Copy every line of the listing below that contains the word "County".

Data for this task:
———
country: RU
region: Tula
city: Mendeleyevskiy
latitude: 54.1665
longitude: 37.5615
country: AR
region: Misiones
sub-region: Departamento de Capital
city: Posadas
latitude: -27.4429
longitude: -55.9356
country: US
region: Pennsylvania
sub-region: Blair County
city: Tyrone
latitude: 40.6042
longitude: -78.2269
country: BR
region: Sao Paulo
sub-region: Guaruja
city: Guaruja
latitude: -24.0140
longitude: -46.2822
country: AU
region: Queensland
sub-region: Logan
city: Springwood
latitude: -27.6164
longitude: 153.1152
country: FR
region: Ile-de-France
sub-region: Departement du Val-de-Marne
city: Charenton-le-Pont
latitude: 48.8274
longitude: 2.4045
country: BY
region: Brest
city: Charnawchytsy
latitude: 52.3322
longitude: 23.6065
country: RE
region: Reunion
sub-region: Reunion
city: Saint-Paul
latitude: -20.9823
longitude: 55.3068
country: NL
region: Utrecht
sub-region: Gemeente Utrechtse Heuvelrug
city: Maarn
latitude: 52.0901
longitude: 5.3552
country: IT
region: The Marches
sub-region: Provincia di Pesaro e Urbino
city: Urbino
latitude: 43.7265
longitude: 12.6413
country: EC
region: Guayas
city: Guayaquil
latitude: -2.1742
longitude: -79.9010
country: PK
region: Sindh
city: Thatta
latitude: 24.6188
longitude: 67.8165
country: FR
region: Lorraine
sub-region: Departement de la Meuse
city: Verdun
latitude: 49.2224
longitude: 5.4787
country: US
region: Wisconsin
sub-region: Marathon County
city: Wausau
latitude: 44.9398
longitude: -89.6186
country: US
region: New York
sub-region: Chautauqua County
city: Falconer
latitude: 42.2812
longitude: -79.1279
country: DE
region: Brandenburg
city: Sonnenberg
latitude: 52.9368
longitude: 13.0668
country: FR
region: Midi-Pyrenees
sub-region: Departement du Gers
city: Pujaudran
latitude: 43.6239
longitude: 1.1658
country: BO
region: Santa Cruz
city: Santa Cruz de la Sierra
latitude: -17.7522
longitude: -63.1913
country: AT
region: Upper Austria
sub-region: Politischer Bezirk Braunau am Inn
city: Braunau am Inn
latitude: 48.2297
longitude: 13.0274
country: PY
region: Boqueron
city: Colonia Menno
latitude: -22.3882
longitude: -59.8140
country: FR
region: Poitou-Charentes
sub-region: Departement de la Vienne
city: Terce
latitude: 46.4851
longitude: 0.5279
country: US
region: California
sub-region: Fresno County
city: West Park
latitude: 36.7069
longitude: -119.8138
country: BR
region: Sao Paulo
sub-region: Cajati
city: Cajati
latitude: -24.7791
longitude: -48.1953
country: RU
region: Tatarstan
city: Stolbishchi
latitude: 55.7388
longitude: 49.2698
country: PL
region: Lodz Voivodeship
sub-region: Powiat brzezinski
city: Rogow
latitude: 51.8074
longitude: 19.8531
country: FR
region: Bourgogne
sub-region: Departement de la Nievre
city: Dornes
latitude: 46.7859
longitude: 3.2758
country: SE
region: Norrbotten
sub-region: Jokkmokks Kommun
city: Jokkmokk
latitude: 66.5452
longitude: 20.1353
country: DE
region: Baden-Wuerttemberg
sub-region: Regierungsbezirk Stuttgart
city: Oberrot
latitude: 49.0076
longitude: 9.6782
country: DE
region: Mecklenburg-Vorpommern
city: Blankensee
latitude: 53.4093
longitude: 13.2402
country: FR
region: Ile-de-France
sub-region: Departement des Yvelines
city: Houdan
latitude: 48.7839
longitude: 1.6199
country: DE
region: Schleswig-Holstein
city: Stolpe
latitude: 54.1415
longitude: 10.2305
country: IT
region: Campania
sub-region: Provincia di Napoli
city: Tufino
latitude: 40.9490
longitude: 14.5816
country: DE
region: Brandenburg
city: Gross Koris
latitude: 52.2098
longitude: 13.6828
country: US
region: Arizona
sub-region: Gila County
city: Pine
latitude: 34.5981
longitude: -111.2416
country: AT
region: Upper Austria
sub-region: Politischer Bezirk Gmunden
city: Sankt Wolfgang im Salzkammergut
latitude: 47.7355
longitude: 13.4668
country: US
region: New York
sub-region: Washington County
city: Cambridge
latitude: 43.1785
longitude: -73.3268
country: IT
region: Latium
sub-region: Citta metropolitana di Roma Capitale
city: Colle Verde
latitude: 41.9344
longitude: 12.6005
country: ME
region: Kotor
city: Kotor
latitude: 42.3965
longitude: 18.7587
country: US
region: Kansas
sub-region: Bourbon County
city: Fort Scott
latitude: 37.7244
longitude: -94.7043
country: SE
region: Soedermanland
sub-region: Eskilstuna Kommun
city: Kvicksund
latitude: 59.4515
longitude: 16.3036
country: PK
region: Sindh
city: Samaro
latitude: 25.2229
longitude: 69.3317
———
The output:
sub-region: Blair County
sub-region: Marathon County
sub-region: Chautauqua County
sub-region: Fresno County
sub-region: Gila County
sub-region: Washington County
sub-region: Bourbon County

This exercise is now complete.